I have stream that is coming from Kafka, and I'm manipulating with Flink. Part of the stream is composed by one Integer that I'm monitoring which indicate the height. I would like to save "height" and "counter" into a list ot Tuple2<Integer, Integer> where the first f0 is the height and the second element f1 is the number of times the same height has been previosly seen into the stream.
input: 170 -> ListofTuples[170,2]
input: 170 -> ListofTuples[170,2]
input: 120 -> ListofTuples[170,2] [120,1]
input: 140 -> ListofTuples[170,2], [120,1], [140,1]
input: 140 -> ListofTuples[170,2], [120,1], [140,2]
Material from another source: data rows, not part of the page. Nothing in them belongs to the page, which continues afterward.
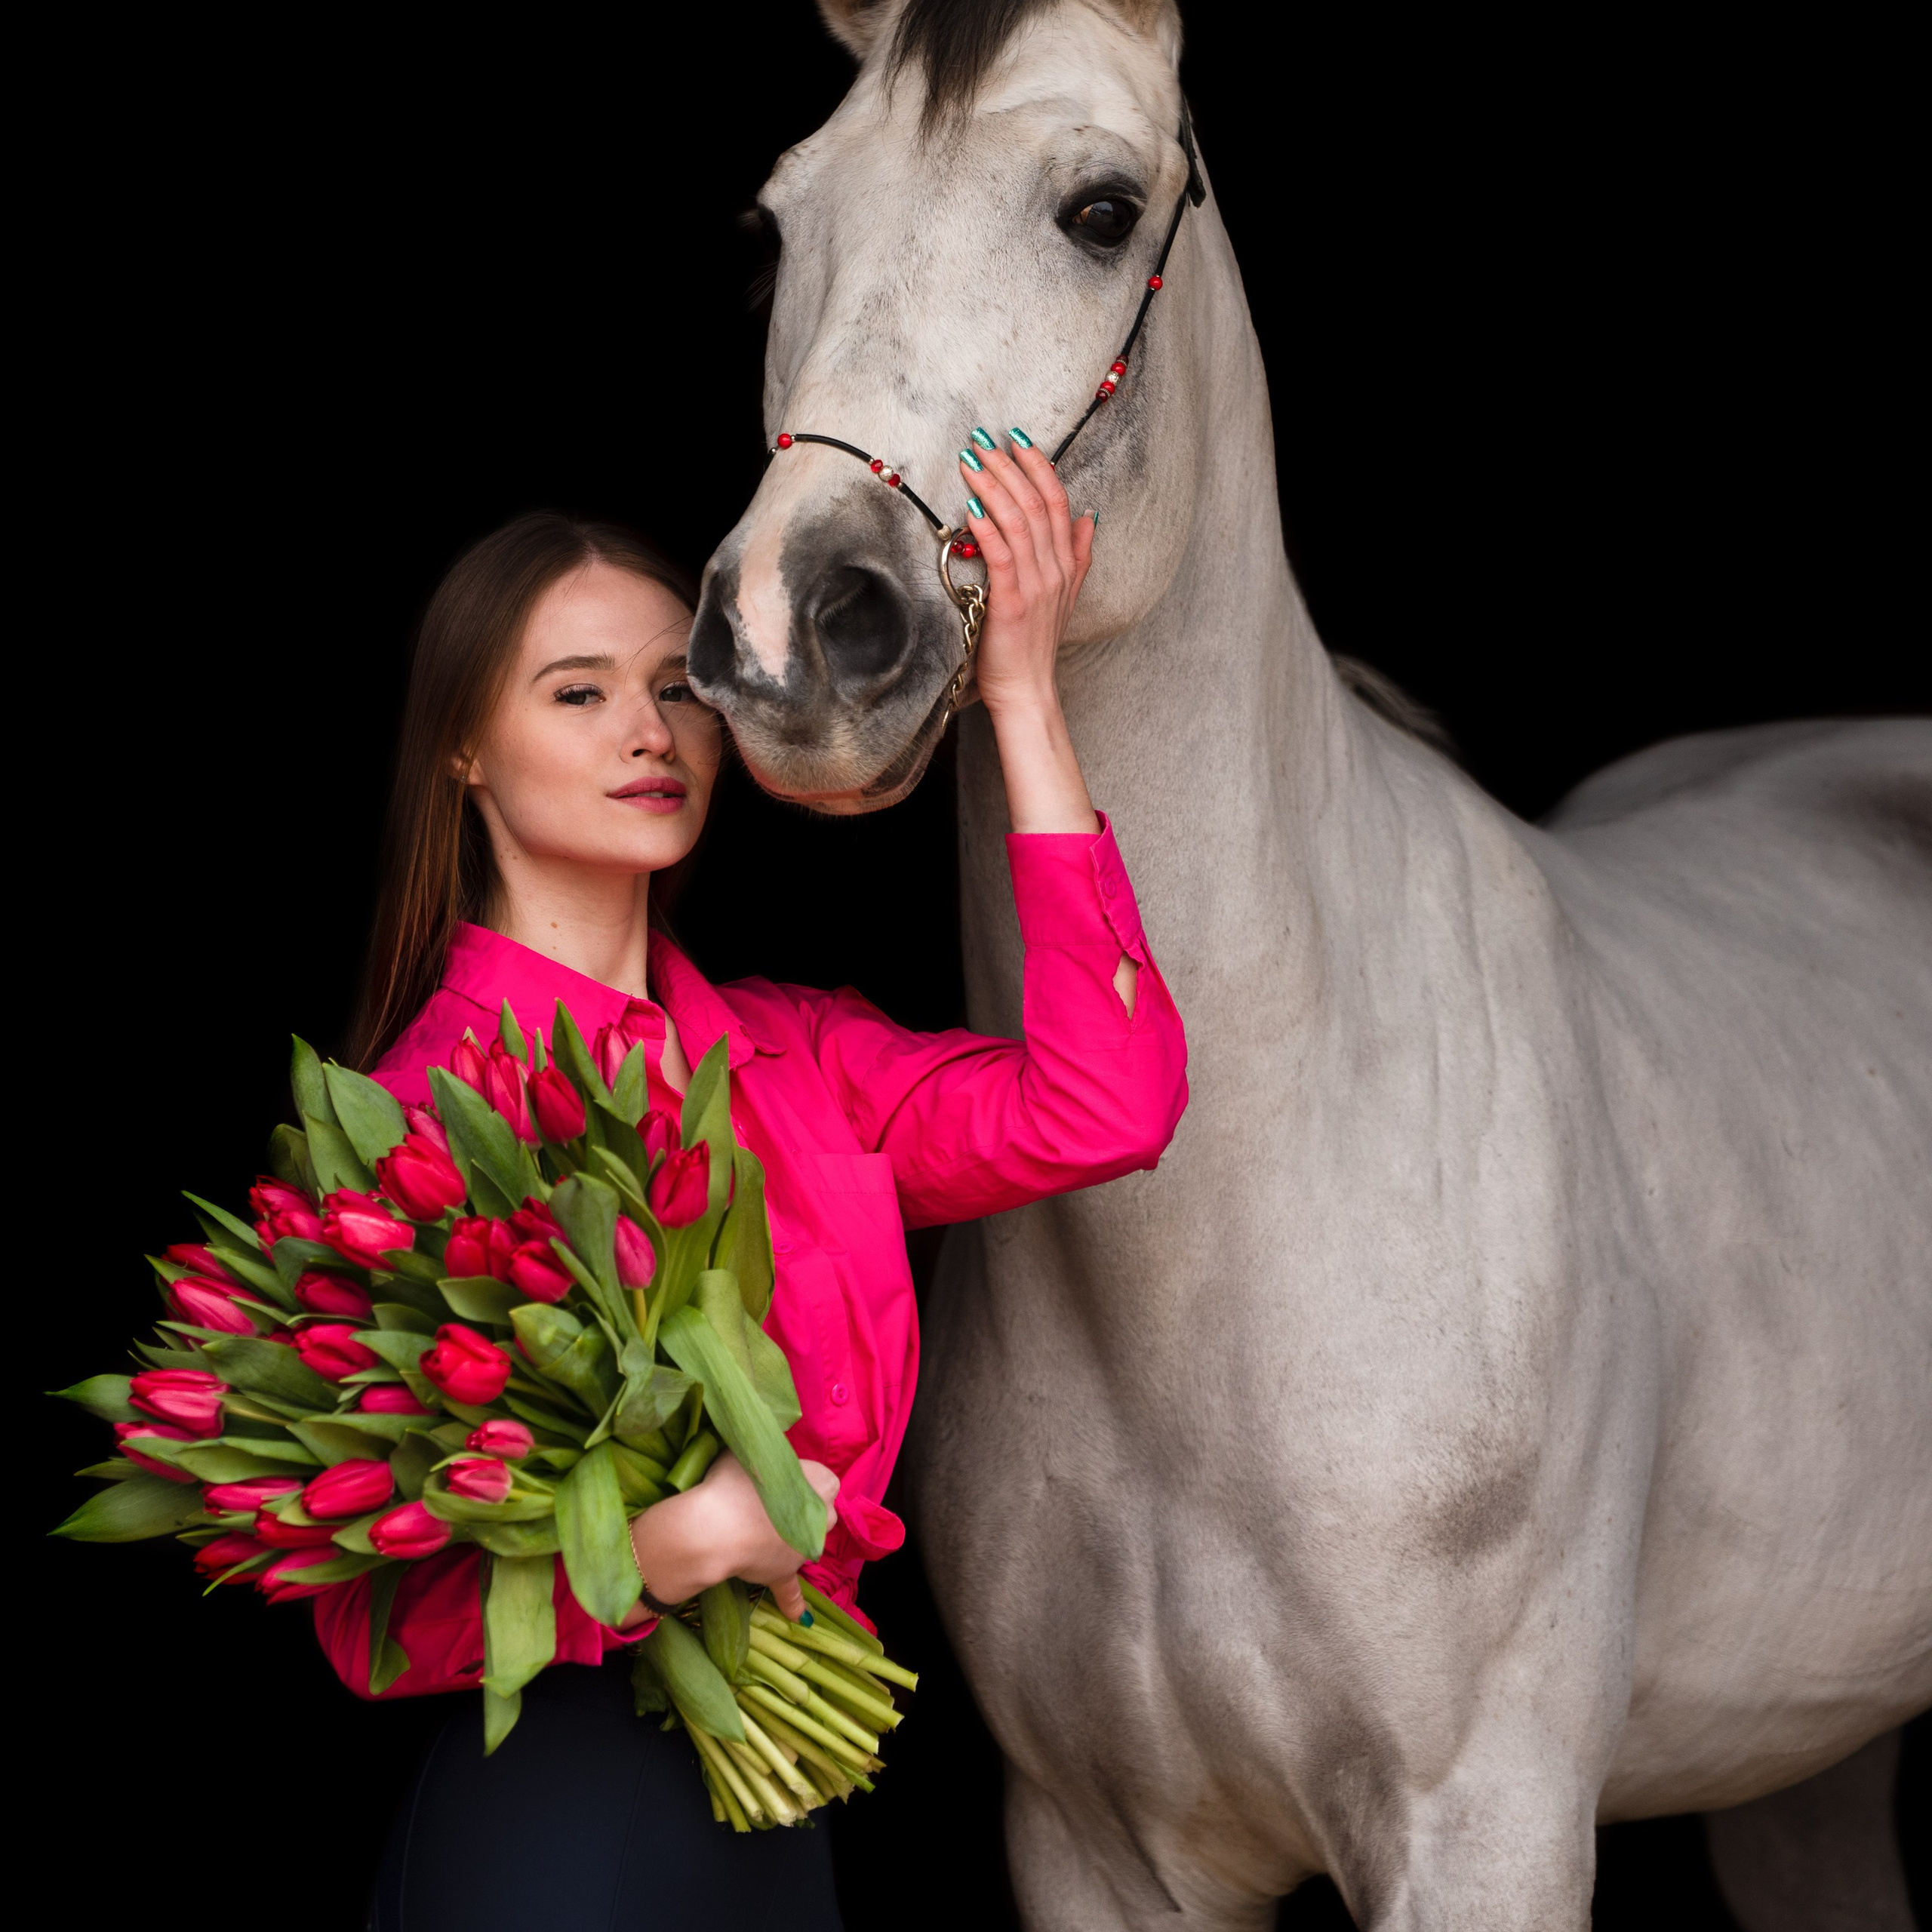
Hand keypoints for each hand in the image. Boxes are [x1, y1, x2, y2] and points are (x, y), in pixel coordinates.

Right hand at [624, 1450, 841, 1624]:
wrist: (715, 1526)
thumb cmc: (734, 1481)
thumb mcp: (752, 1453)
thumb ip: (768, 1457)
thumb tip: (766, 1458)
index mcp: (821, 1481)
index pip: (823, 1478)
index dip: (802, 1478)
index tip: (780, 1479)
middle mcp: (821, 1516)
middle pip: (820, 1510)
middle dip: (803, 1507)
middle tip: (769, 1503)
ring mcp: (804, 1548)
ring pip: (808, 1542)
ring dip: (794, 1538)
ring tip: (764, 1532)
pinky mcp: (784, 1573)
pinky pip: (791, 1591)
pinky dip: (794, 1603)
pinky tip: (801, 1618)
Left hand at [957, 429, 1101, 837]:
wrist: (1027, 690)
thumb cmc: (1033, 645)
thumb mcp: (1063, 595)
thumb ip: (1078, 555)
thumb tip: (1089, 517)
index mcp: (1067, 563)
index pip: (1057, 501)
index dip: (1038, 465)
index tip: (1016, 438)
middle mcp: (1055, 569)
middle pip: (1037, 503)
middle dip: (1009, 466)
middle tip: (982, 440)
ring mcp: (1036, 585)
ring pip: (1019, 522)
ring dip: (993, 487)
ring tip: (971, 462)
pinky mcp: (1013, 603)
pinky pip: (1003, 556)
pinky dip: (988, 528)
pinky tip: (972, 508)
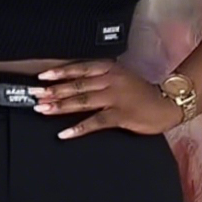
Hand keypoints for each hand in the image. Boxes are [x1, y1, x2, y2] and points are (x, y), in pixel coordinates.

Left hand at [31, 59, 182, 137]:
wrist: (167, 103)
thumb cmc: (141, 93)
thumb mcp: (120, 77)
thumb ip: (100, 78)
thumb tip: (73, 84)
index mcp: (110, 69)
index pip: (80, 68)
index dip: (60, 72)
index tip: (41, 76)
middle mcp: (111, 80)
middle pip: (77, 84)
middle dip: (53, 90)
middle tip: (34, 94)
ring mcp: (116, 97)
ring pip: (82, 100)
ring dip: (59, 106)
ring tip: (42, 109)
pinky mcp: (121, 115)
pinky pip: (95, 122)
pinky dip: (78, 128)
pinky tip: (63, 133)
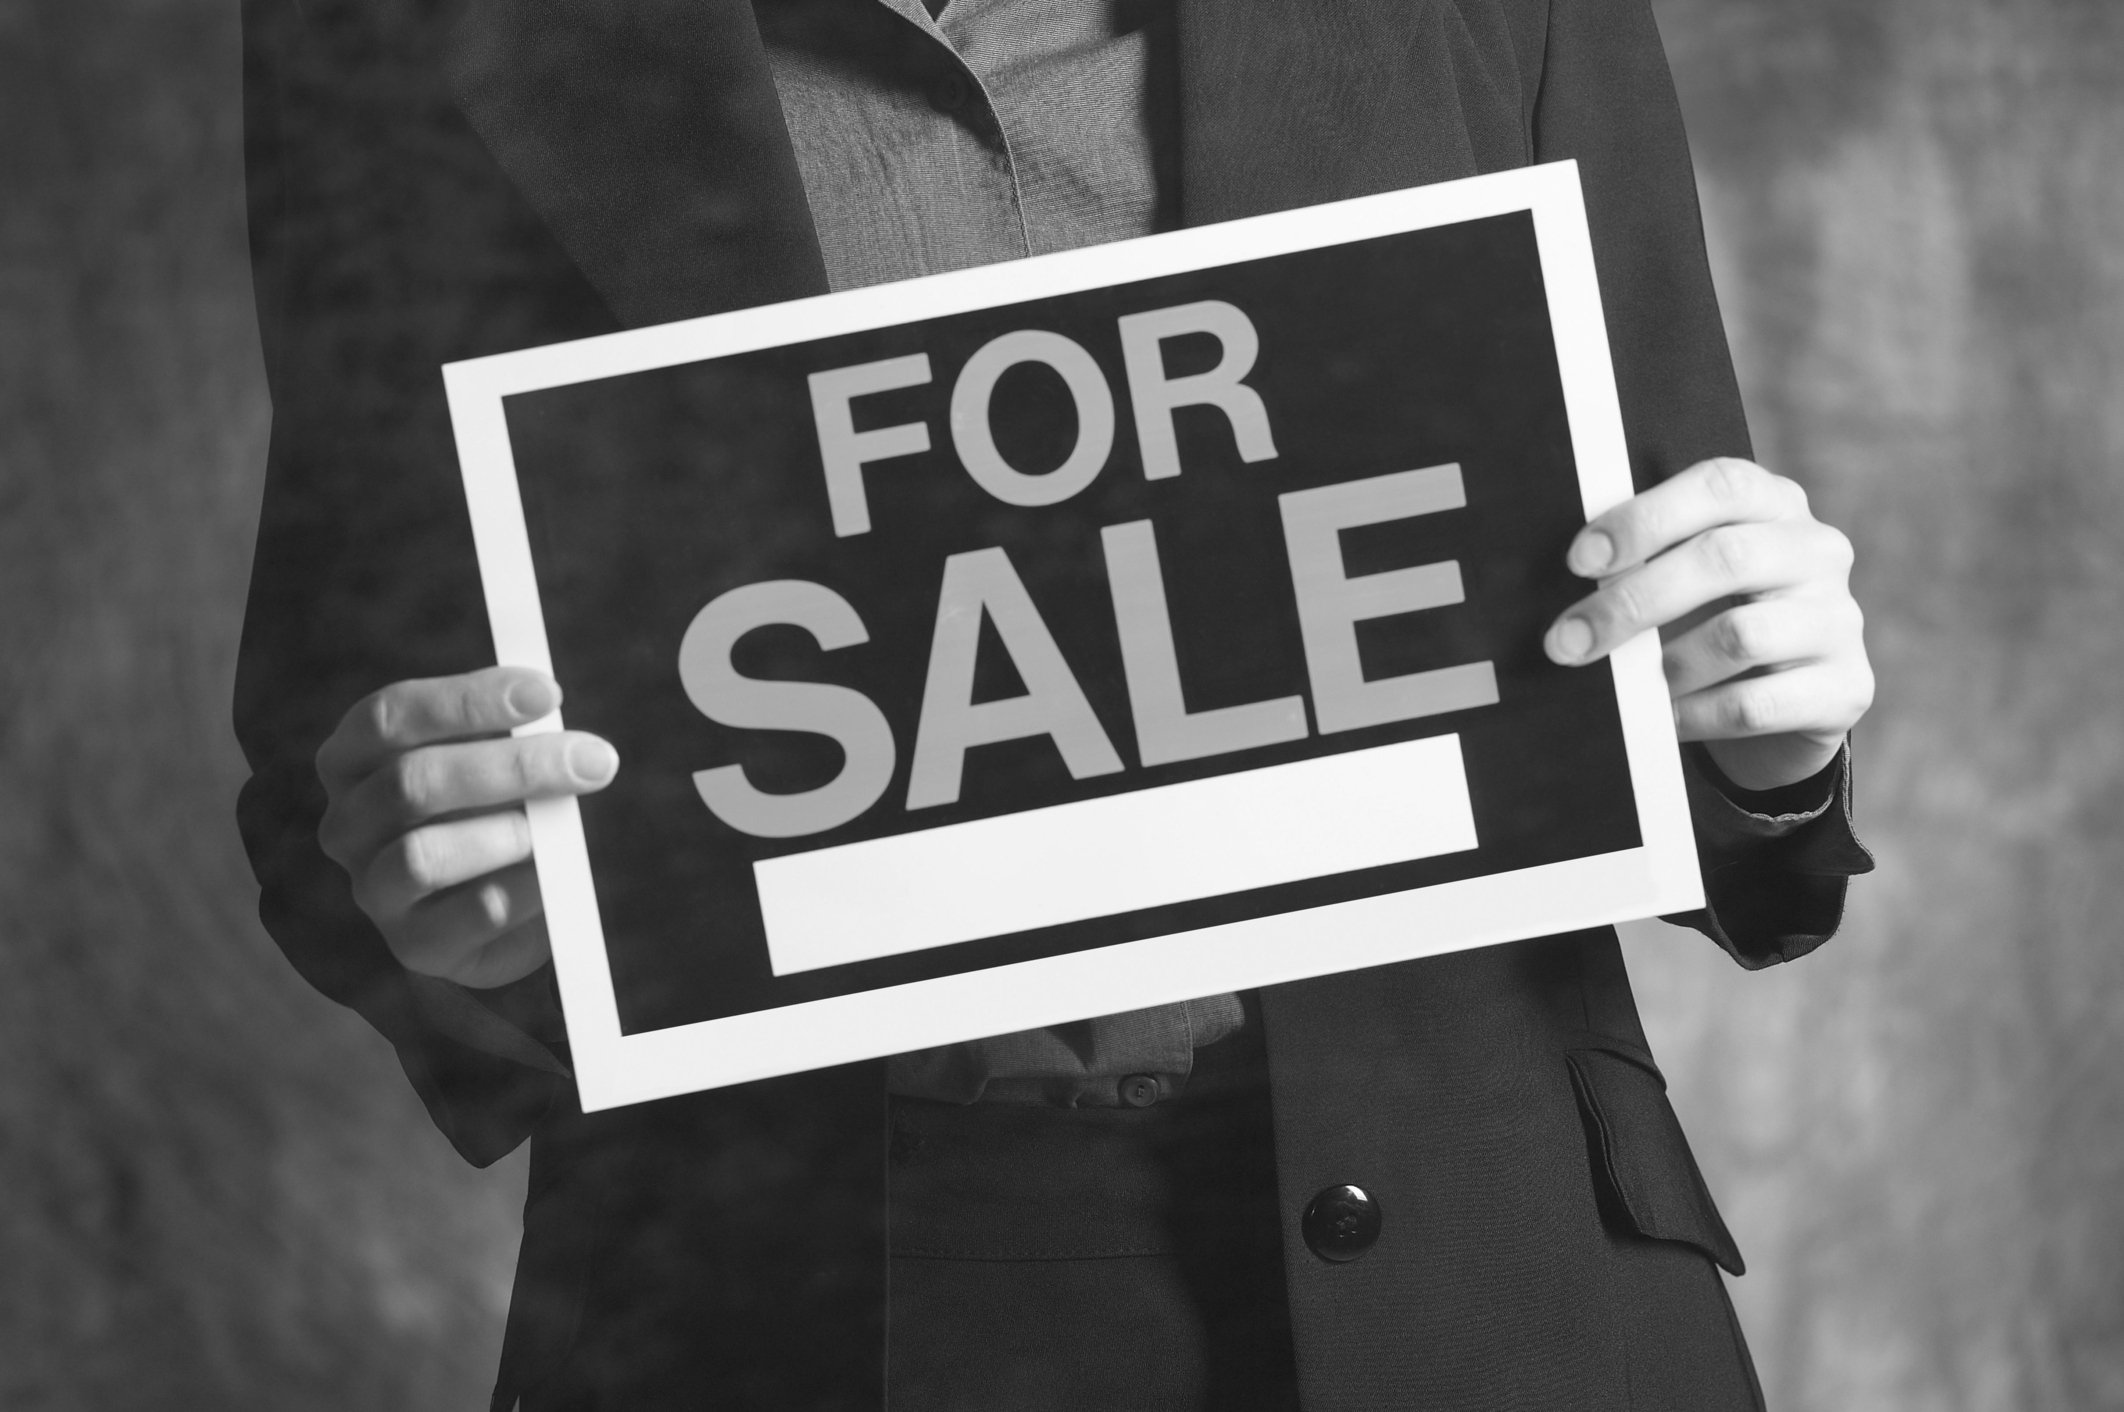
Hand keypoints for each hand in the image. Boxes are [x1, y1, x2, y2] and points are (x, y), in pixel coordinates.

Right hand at [315, 666, 617, 988]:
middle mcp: (346, 824)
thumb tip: (550, 717)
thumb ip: (508, 736)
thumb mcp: (491, 763)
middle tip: (592, 760)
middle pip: (413, 781)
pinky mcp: (415, 944)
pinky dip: (526, 887)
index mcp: (352, 759)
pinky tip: (557, 873)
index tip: (547, 693)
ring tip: (557, 827)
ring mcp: (372, 889)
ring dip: (508, 833)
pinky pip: (474, 911)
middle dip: (513, 766)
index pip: (390, 716)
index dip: (467, 700)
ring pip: (425, 855)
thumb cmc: (490, 811)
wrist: (498, 912)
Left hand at [1543, 458, 1872, 791]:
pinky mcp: (1846, 687)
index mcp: (1774, 504)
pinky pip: (1755, 703)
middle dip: (1632, 603)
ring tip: (1624, 688)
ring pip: (1739, 635)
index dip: (1644, 519)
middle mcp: (1817, 551)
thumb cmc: (1711, 618)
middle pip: (1723, 559)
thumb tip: (1568, 584)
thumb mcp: (1684, 576)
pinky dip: (1695, 715)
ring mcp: (1839, 619)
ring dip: (1664, 666)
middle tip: (1568, 641)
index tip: (1580, 561)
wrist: (1783, 706)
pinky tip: (1662, 720)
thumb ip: (1644, 561)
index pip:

input: 140 -> ListofTuples[170,2], [120,1], [140,3]
input: 170 -> ListofTuples[170,3], [120,1], [140,3]
And so on.
What can be the fastest way to check the ListOfTuple to update the counter?
Thanks
You could keyBy(height field), and have a stateful MapFunction
that updates a ValueState
with the count of how many times the key has been seen.
Though you didn't say what you wanted as a result of the stream - I'm guessing maybe emit the <height, count>
tuple each time it gets updated, which would be easy to output from your MapFunction
.
See the word count example for an example similar to this, where it's counting word occurrences vs. integer value occurrences.